I’ve been practising a regular fifteen-minute writing exercise that I thought might be interesting to share. The exercise has become part of my “write fifteen minutes a day no matter what” routine, dropped recently thanks to flu and family stuff but since returned to. The piece began as a kind of travel guide for my boyfriend to read before we went on an excursion to the neighbourhood I grew up in, written to help familiarize him with my stories, and to help me remember tidbits to talk about while we walked around the few blocks of my childhood. From the first paragraph I realized what a great writing exercise a memory trip made.
The enjoyment of sending myself on a nostalgia field trip helps keep me interested in writing, and fuels the exercise. More importantly, though, I’m really challenged to let my brain fill in the senses I miss, to explore hidden corners and places I thought I’d forgotten, and to remember details of place and character. And then write about them.
Here’s an excerpt:
We lived in a red brick post-war house, built one door in from the corner of a busy main street. The house had a modest porch with a roof, one big living room window, two bedroom windows above, and a hint at an attic with a wood-filled frame in the peak above. The front steps made a good place to sit and watch the traffic go by, but was avoided in early summer when the flying ants clustered there to build their nest. Poison generously sprayed from aerosol cans eventually decimated the invasion of the clouds of winged insects, leaving piles of black crusts and a lingering scent of heavy rust.

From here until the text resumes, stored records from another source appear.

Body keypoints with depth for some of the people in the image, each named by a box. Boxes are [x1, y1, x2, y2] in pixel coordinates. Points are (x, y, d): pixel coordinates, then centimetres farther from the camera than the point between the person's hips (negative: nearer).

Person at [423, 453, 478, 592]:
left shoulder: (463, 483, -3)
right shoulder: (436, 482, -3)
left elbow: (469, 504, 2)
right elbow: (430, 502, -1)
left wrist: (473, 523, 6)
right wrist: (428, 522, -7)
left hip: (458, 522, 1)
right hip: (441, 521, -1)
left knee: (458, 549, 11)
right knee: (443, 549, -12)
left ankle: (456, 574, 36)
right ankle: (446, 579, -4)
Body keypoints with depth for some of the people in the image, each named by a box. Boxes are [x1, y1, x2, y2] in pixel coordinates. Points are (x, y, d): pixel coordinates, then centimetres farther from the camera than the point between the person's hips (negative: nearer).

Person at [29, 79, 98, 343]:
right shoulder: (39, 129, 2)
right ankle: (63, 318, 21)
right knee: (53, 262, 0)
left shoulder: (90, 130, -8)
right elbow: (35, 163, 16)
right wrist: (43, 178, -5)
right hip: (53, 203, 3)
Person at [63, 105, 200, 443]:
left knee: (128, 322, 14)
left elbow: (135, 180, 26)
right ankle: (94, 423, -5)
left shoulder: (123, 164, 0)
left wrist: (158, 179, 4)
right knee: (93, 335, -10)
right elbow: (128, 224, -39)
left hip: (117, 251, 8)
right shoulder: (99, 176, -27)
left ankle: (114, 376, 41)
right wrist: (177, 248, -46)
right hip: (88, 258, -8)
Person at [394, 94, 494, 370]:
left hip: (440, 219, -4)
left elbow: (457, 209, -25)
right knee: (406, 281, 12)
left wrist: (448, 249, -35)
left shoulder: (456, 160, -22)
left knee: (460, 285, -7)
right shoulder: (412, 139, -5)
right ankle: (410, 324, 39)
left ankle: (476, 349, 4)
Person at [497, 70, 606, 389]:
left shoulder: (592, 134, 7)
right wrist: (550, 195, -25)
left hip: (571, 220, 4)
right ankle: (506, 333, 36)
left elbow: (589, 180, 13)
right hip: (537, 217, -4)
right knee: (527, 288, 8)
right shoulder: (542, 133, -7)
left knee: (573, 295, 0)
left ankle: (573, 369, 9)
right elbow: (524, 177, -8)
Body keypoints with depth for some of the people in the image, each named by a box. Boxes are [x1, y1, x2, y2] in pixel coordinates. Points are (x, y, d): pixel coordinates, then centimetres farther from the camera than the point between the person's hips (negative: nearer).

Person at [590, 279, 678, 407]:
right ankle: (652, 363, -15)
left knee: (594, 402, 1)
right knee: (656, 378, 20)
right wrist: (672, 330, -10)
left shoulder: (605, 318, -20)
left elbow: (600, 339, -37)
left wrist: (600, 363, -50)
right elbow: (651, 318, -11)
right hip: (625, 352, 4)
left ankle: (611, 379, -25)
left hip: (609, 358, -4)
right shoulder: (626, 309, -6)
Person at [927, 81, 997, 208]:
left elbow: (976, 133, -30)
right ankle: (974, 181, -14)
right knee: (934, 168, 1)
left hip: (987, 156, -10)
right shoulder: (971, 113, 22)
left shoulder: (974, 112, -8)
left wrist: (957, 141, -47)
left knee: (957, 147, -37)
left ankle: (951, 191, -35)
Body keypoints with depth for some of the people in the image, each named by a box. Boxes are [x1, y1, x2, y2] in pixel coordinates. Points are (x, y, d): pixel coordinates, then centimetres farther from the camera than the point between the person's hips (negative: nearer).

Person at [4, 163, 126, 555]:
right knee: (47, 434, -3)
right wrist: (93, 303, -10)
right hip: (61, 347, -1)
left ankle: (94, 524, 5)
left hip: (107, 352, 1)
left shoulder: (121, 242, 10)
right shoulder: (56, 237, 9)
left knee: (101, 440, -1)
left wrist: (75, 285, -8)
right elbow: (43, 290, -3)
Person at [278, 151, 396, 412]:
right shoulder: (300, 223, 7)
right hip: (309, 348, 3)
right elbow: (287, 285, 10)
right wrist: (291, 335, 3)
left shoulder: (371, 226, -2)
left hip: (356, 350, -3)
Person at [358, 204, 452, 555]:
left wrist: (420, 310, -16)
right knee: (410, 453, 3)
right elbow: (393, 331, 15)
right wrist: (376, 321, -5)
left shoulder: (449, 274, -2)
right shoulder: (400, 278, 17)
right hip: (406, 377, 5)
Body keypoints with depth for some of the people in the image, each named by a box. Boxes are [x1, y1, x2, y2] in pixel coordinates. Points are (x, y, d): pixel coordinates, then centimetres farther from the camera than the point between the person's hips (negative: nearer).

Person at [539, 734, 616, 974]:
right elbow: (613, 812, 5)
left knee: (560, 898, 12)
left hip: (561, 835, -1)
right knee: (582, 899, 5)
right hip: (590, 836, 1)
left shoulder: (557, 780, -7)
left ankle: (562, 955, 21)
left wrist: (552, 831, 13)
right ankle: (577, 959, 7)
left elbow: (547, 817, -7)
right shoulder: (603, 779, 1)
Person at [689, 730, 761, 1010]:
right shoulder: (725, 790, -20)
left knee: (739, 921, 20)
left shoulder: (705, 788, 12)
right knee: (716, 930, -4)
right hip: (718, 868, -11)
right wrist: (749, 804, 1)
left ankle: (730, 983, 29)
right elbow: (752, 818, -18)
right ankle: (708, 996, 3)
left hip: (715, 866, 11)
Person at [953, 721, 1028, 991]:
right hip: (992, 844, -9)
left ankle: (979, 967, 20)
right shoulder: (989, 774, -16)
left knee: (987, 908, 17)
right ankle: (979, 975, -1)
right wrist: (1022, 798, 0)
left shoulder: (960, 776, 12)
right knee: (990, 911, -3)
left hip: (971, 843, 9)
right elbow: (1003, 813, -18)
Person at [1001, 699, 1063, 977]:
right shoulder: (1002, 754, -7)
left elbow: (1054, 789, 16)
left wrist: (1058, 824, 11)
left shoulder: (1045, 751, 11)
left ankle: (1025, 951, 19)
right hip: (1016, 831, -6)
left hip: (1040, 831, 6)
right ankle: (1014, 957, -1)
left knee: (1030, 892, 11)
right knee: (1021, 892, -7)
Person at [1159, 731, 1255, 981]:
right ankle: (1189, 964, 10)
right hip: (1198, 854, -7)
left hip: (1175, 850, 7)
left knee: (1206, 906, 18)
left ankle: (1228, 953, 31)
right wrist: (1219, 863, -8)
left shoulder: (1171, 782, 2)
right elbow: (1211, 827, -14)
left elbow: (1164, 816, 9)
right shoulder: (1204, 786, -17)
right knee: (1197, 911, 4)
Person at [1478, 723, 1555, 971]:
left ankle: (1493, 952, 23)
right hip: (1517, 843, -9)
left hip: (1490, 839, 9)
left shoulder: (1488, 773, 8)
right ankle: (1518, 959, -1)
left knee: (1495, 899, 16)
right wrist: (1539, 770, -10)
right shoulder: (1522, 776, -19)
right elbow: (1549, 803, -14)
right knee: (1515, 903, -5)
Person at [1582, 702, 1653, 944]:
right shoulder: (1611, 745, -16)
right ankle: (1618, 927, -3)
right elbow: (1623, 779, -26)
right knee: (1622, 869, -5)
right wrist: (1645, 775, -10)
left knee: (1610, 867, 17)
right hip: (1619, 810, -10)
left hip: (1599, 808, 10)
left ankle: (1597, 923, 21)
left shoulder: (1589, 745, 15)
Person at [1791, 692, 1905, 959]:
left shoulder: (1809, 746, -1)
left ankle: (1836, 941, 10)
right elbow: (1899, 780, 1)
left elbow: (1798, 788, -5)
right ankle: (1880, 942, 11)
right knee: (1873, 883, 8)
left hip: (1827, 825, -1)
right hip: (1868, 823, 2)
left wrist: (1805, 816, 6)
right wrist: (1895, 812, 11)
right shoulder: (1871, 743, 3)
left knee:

The well-kept lawn ran right up to the concrete sidewalk, broken only at one corner by a short black-capped pipe. The cap could be unscrewed, revealing a black chasm down which grass was often dropped before the cap replaced. At the top of the lawn, against the house, grew a handful of flowering bushes and pretty perennials. Along the left side of the house ran a warped asphalt drive, ending behind the house at a run-down garage with a beaten wood door. The car, a winged white Ford Falcon, usually sat in front of the garage rather than inside of it.
To the left, a pale grey corner house turned its back to ours. Its front door faced the busy street, inset from the stucco face, and arrived at up a series of steps. Adjacent to its brick house neighbour it offered only a curtained window, partly hidden by a failing lilac tree and boxed in by a black wrought iron balcony that was just wide enough for a child to climb over and squeeze inside of. No windows faced the brick house drive, and at the back a tall wooden fence cut off any sight of the busy street or the grey home’s rear yard. Two sisters lived in the grey stucco two-story home: Miss Duck—a stern spinster with tightly spun white hair and a constant unaccepting gaze, and Mrs. Hughes—a widow with a warm spirit, who filled her house with tiny unframed landscape paintings by her own hand and gave generous lessons to the child next door. Mrs. Hughes wore black glasses with a long chain that hung from the pointed corners and wrapped loosely around the back of her neck. Her short grey hair remained unfettered.
To the right, a pair of married mathematics professors lived, sometimes with a young American guest—I learned later that they took in draft dodgers during the Vietnam War. They welcomed my brother and I next door often, but always sat us down in the back den to work out mathematical puzzles. Piles of papers and hard-cover books stacked the walls of the den. The wooden puzzles challenged the kids to form cubes or squares from smaller pieces, and weren’t always obvious. The mathematicians had long hair and glasses, and the man wore a beard.